Durant le vol, Romain somnole et pense qu’avant ce voyage,
il n’y avait plus de valeur dans son existence. Plus rien n’avait de sens ni de réelle importance.
Ce séjour en Indonésie lui a permis de renouer avec cette dimension subtile,
essentielle et intemporelle : le sacré.

Maintenant, il juge le mariage homo comme une abomination,
comme un acte commis contre le sacré.

Il se souvient d’un échange qu’il avait eu avec sa sœur, trois ans plus tôt,
lorsqu’il lui avait annoncé son prochain mariage. Elle lui avait dit :
« toute personne saine d’esprit sait qu’en étant homo, on choisit un mode de vie différent
de la traditionnelle vie en couple, vie de famille. On choisit aussi de ne pas avoir d’enfant.
Tout cela fait partie de la voie des homosexuels(les).
Mais voilà que les homos veulent le beurre et l’argent du beurre.
Ils choisissent l’homosexualité, qui est une sexualité improductive,
tout en voulant vivre comme des hétéros procréateurs.
Il faudrait se demander : qu’est-ce qui fait qu’un homo rêve de vivre le rêve d’un hétéro
notamment en revendiquant le mariage ?


Qu’est-ce qui fait que les homos ne se créent pas leur mode de vie, leur propre rêve de couple ?

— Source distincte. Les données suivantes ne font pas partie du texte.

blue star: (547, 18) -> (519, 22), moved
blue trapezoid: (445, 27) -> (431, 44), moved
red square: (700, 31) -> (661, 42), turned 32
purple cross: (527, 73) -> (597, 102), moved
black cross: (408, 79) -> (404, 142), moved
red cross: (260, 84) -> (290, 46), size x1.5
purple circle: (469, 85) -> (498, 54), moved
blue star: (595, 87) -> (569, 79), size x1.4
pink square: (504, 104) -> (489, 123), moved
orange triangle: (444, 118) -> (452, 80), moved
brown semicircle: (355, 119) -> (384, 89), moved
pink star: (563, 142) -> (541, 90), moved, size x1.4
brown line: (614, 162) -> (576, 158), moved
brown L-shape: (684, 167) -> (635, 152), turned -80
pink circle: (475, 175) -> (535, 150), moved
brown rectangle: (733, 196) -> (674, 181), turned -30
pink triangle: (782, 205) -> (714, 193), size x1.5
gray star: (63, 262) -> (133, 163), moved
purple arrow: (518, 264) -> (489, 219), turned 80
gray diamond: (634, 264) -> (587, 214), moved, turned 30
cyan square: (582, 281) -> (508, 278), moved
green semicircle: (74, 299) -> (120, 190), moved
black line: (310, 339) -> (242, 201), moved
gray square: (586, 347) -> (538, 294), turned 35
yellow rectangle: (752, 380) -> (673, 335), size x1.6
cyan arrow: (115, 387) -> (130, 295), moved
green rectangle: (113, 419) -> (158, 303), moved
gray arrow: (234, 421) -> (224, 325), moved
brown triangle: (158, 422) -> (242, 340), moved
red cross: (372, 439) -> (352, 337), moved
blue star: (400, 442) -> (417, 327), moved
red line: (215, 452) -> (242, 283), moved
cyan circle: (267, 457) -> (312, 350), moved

En se mariant, ne renient-ils pas leurs particularités en voulant se calquer au modèle des hétéros ?

Pour ma part et concernant le mariage homo, je n’y vois qu’une parodie grotesque,
une mascarade d’adultes immatures souffrant de troubles de la personnalité.
Tout cela me fait penser à la période annuelle du carnaval : durant ces jours de fête,
il est admis de faire et de se comporter comme on ne se l’autorise pas le reste de l’année.
Des hommes se déguisent en femmes, des couples acceptent les relations sexuelles extraconjugales,
des femmes s’exposent en string, les politiques sont parodiés, etc.
Eh bien, le mariage gay, je vois ça comme un carnaval qui durerait toute l’année,
365 jours de festivités et d’orgies.
Il n’y a qu’à voir les gay pride, n’est-ce pas carnavalesque ces gays qui s’exhibent moitié nus,
chaque année, dans ces défilés ?
Je me suis souvent demandée pour quelles raisons les gays ne défilaient pas habillés
comme tous les jours, simplement et normalement, plutôt qu’en string avec une plume dans le cul.
Pourquoi chaque année, s’évertuent-ils à défiler de façon dépravée,
inacceptable moralement vis-à-vis des enfants ?
Ne savent-ils pas se distraire, s’amuser, et revendiquer leurs droits
sans que cela ne devienne glauque et parodique ?
Ils feraient mieux de lutter pour leur liberté d’aimer en affichant une image d’eux-mêmes plus saine. »


Romain s’endort avec la satisfaction de constater que ce voyage lui remet les idées en place.
Mission accomplie. Sa faculté de jugement s’est affinée, comme réajustée.
Être libre en agissant avec bon sens, sera sa nouvelle devise.